Rev. Jesse Jackson joins local clergy, including Rev. Marshall Hatch (standing to Jackson’s left) and Rev. Ira Acree (standing behind Hatch), on Jan. 15, Martin Luther King’s birthday, to talk about the slain civil rights leader’s legacy. | Michael Romain/Editor

On Jan. 15, Rev. Jesse Jackson stood inside of the Dr. King Legacy Apartments at 1550 S. Hamlin Ave. in North Lawndale and reflected on the legacy of his mentor, Dr. Martin Luther King Jr., who would have been 93 on that day. 

The civil rights icon, slowed considerably by Parkinson’s and a recent bout with COVID-19, also lamented that the very forces that he and King fought against years ago seem as powerful as ever. 

Homelessness is still pervasive. Voting rights are still threatened. Chicago’s West and South sides are still segregated, a key factor driving the pervasive gun violence in those areas. The “violence of our culture,” Jackson said, is still with us. 

Jackson said he was working on the West Side with the National Association for the Advancement of Colored People (NAACP) around the time King and other activists organized the Chicago Freedom Movement. 

The movement began in late 1965, King’s Southern Christian Leadership Conference (SCLC) merged with West Side activist Al Raby’s Coordinating Council of Community Organization (CCCO).  

King chose Chicago as the site of his northern campaign, which was designed to end the slum housing that was typical on the West and South sides. While in Chicago, King and his family lived in a depilated apartment at 1550 S. Hamlin, where the current museum and legacy apartments are situated. 

“Dr. King was a West Sider,” said Rev. Ira Acree, the pastor of the Greater St. John Bible Church in Austin. “We say that with pride. Rev. Jackson has challenged us to think about what Dr. King would say today.” 

The original apartment where King lived has been razed, but the problem of housing insecurity and poverty remain, Jackson said. 

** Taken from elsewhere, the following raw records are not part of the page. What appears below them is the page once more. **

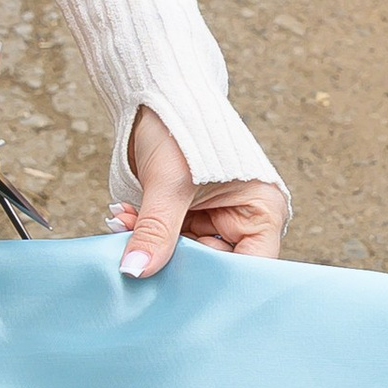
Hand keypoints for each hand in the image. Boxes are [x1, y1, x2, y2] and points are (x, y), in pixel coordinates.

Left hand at [112, 107, 287, 274]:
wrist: (157, 92)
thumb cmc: (179, 126)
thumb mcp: (168, 185)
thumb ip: (155, 232)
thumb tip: (136, 272)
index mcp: (262, 210)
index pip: (250, 267)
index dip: (219, 285)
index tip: (181, 295)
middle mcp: (244, 218)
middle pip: (215, 266)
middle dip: (174, 261)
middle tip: (137, 257)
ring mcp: (215, 218)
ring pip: (186, 255)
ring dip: (153, 245)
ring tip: (125, 222)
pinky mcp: (190, 214)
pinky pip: (169, 239)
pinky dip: (145, 233)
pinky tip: (125, 217)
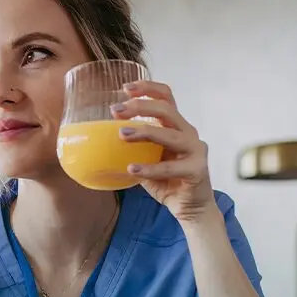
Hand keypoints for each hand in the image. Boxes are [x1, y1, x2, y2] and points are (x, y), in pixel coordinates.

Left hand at [111, 80, 216, 222]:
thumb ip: (132, 147)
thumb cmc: (166, 181)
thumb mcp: (146, 159)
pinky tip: (132, 169)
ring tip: (121, 134)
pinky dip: (150, 168)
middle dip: (140, 107)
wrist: (189, 207)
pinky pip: (170, 167)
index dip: (148, 88)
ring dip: (144, 132)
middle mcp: (188, 133)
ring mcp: (195, 150)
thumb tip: (98, 141)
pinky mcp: (197, 170)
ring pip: (170, 134)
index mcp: (176, 126)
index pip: (166, 98)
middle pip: (167, 110)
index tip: (126, 88)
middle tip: (115, 111)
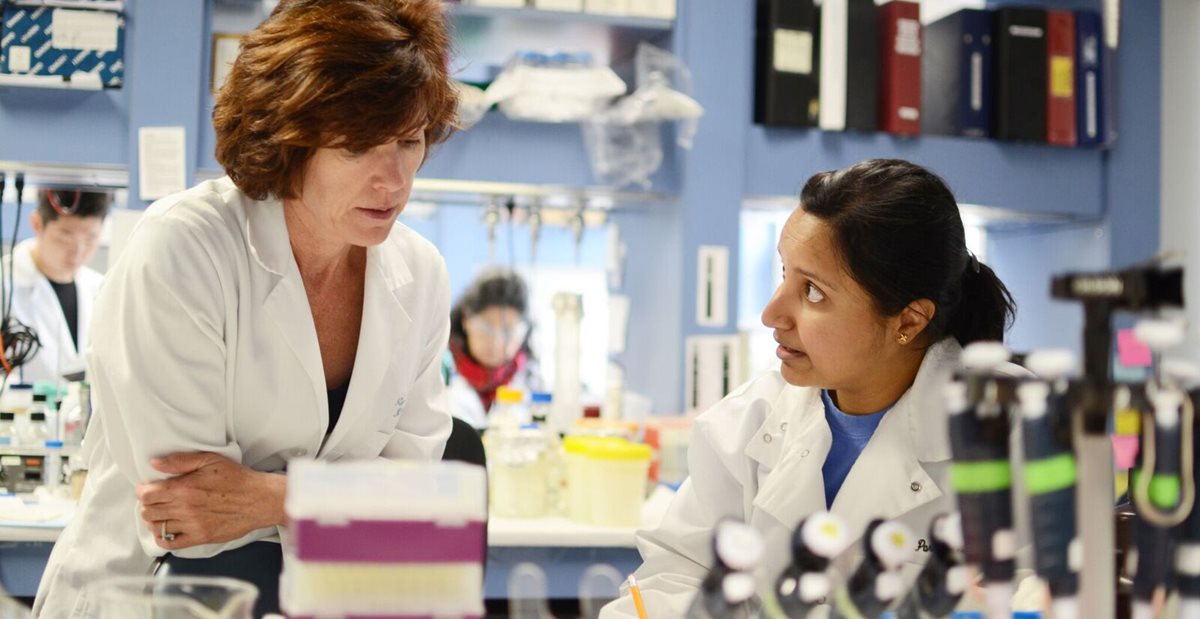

“There are 600,000 Americans homeless today,” he said, echoing data produced by the National Alliance to End Homelessness.  

In Chicago, Jackson said, “the homeless are in tents along the highway, but more than that they are also sleeping on the viaducts on the trains. There are thousands in Chicago with no place to stay.” 

At Monday’s news conference, vestiges of the past also appeared in the form of present activists like Chris Shuttlesworth, the nephew of Rev. Fred Shuttlesworth, the Birmingham, Ala., minister who co-founded the SCLC alongside King and was present during the fights to integrate the South in the 1960s. 

“I’ve been hearing something in my ear and it is freedom,” said Chris Shuttlesworth, an activist and founder of the Children’s Earth Foundation, a nonprofit “dedicated to improving the quality of life” in urban and rural areas, according to its website. 

Brien Cron, the founder and president of Chicago Tiny House, said his organization is attempting to put a dent in homelessness in Chicago by providing tiny houses for the poor. 

“The cost of each house is about $25,000 per house, which is unheard of in the housing market,” Cron said. 

“That’s why we’re having so much trouble getting this off the ground,” he added. “It’s a new concept in Chicago that’s never been done before. We are working with the Department of Planning and Development. Hopefully, we’ll [start to build them] in the near future.” 

Turning to voting rights, Jackson challenged labor unions to go to West Virginia, the state of U.S. Sen. Joe Manchin, and march in order to pressure the legislator to support the John Lewis Voting Rights Advancement Act, which has been stalled in Congress. 

Other clergy in attendance on Monday echoed Jackson’s concern about the current state of American democracy. 

“Clearly the past has not passed,” said Rev. Marshall Hatch, the pastor of New Mt. Pilgrim Missionary Baptist Church in Garfield Park and the Illinois president of Jackson’s Rainbow PUSH Coalition. 

“We’re not [only] here because Dr. King occupied this very space, but we’re here because the struggle is ongoing,” he said. “We’re here back again fighting for the right to vote. That should be fundamental and that was, at one point, a bipartisan agreement — that every citizen has a right to vote. 

“And so, in many ways, we’ve gone backwards and that’s why Rev. Jackson continues to challenge us,” Hatch continued. “We can’t stop marching, we can’t stop standing up. We must continue fighting relentlessly.” 

Sidebar 

Austin pastor calls on youth to mobilize for voting rights 

Rev. Ira Acree, the senior pastor of Greater St. John Bible Church in Austin, hosted a virtual Martin Luther King Day Assembly on Jan. 17, at Providence St. Mel High School, 119 S. Central Park. 

During the assembly, the West Side pastor, who participated in the March on Washington for Voting Rights in August 2021, urged young people to mobilize for the right to vote. 

“King was not just a dreamer but a man of action,” Acree said. “Young people should not just admire King but honor him by becoming activists in our community.” 

More specifically, Acree urged young people to register to vote, to encourage their friends and loved ones to register to vote and to work with their local churches and the faith-based community to mobilize support for voting rights.